Not every dish at Cleopatra is as consistently excellent as you'll find at many Dearborn restaurants. But there are three compelling reasons to go to Cleopatra for Middle Eastern food: You want wine or beer with your dinner; you're on the east side; you seek lamb. And a fourth bonus, too: You can try out some Egyptian dishes and see how they differ from your Lebanese standbys.
Owners Sam Tobia and Farag Wassef are Egyptian, as are their cooks. They are Coptic Christians, which explains the Madonna-and-child icon on the wall, as well as the beer and wine. The affordable and drinkable wines are from California and Greece (no retsina) and the $4.50 beers are from Greece (Mythos, a lager) and Lebanon (Almaza, a pilsner).
Many Middle Eastern restaurants have all but forsaken traditional lamb for cheaper beef, but Cleopatra uses lamb even to grind up and stuff grape leaves with.
Asked why he and Tobia had opted to stick with lamb, Wassef would say only, "It tastes good," and noted that customers may specify the degree of done-ness desired. All meats are grilled, and there is some beef for those who prefer it.
The long menu includes all the familiar Middle Eastern dishes: shawarma, falafel, fattoush, tabbouleh, hummus, baba, mujadara, shishes, kaftas, plus seafood, smoothies, and raw juices. I found the smoky, creamy baba ghanoush far superior to an overly lemony hummus. My companion found his falafel too dry, and none of the soups — lentil, vegetable nor lamb "chili" — were very spicy.
But these shortcomings were made up for in other dishes. The automatically proffered toum garlic dip that starts the meal was reliably pungent and smooth. A house-made "Mediterranean salsa" of tomato and cilantro was the other welcome dip for an inexhaustible supply of perfect hollow pita rolls, hot from the arched red-brick oven that's visible to diners (Cleopatra was once a pizza place). It was hard not to fill up on this trio of goodies while waiting for the acknowledged main courses.

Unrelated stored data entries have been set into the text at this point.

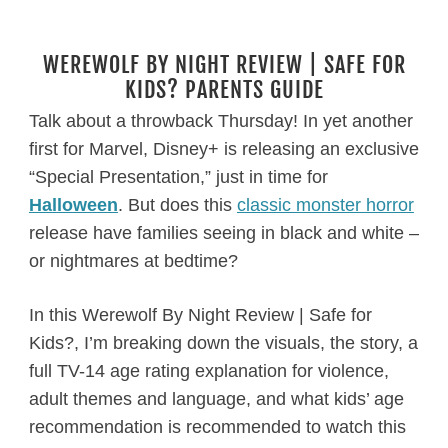
WEREWOLF BY NIGHT REVIEW | SAFE FOR
KIDS? PARENTS GUIDE
Talk about a throwback Thursday! In yet another
first for Marvel, Disney+ is releasing an exclusive
“Special Presentation,” just in time for
Halloween
. But does this
classic monster horror
release have families seeing in black and white –
or nightmares at bedtime?
In this Werewolf By Night Review | Safe for
Kids?, I’m breaking down the visuals, the story, a
full TV-14 age rating explanation for violence,
adult themes and language, and what kids’ age
recommendation is recommended to watch this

Of these, one of the more expensive, but well worth it, is lamb chops: lamb at its succulent best, very lightly charred without and faintly pink within.
Baked kibbeh involves sautéeing lamb and onions with spices, combining cracked wheat with whatever your recipe calls for, and then making layers of the two components and baking them casserole-style. So many comfort-food dishes are labor-intensive for the cook; this Egyptian labor of love produces a hearty, filling assemblage that's mild but somewhat piquant. It takes home well, too. (Cleopatra does an active carryout business.)
Kibbeh also comes fried, as part of a lamb combo that includes kafta, pies, and stuffed grape leaves.
Among all the familiar Middle Eastern dishes on the menu, a couple are labeled Egyptian; I haven't seen them elsewhere. I declined koshary, which involves both pasta and rice as well as lentils. Mahshi turned out to be a pepper, two zucchini, and an eggplant, each stuffed with lamb, rice, and onions, far tastier than the standard American stuffed vegetable.
Cleopatra serves special breakfasts on weekends from 10 a.m. to 2 p.m. One is falafel; another is a simple zaatar and olive oil on bread. We tried scrambled eggs with sojok, the Middle Eastern sausage; the spicy rounds are incorporated into a big plate of eggs.
More interesting was fool moudmas; our waitress claimed, "The Egyptians use it to keep going all day long." I loved this dish, served with a little side of olives, and thought I could detect allspice, though the menu lists only parsley, cilantro, cumin, coriander, garlic, paprika, and lemon juice. It's firm fava beans with tomatoes and onions, cooked in olive oil — simple-sounding but complex-tasting. The occasional charred onion lends a tiny touch of sweetness. It's especially good piled inside a round pita roll and is listed as just foul on the weekday appetizers menu, so you don't have to restrict it to breakfast.
I went out of my comfort zone to order a healthy drink, and regretted it. "The Cobra" consists of juice from carrots, oranges, apples, beets, and radishes; it tastes like radishes and grass. More appealing ones are available, even lemonade. You won't catch me with a "Power Mix," which repeats the radish sin along with spinach and celery.
The small Cleopatra space is decorated with King Tut figurines, far more of him than icons of the goddess-queen. The tiled counter is inlaid with scenes from the ancient tombs. You won't think you're in Lebanon.
The owners plan to open a second, larger Cleopatra at 23 Mile Road and Gratiot Avenue later this spring, with a full bar.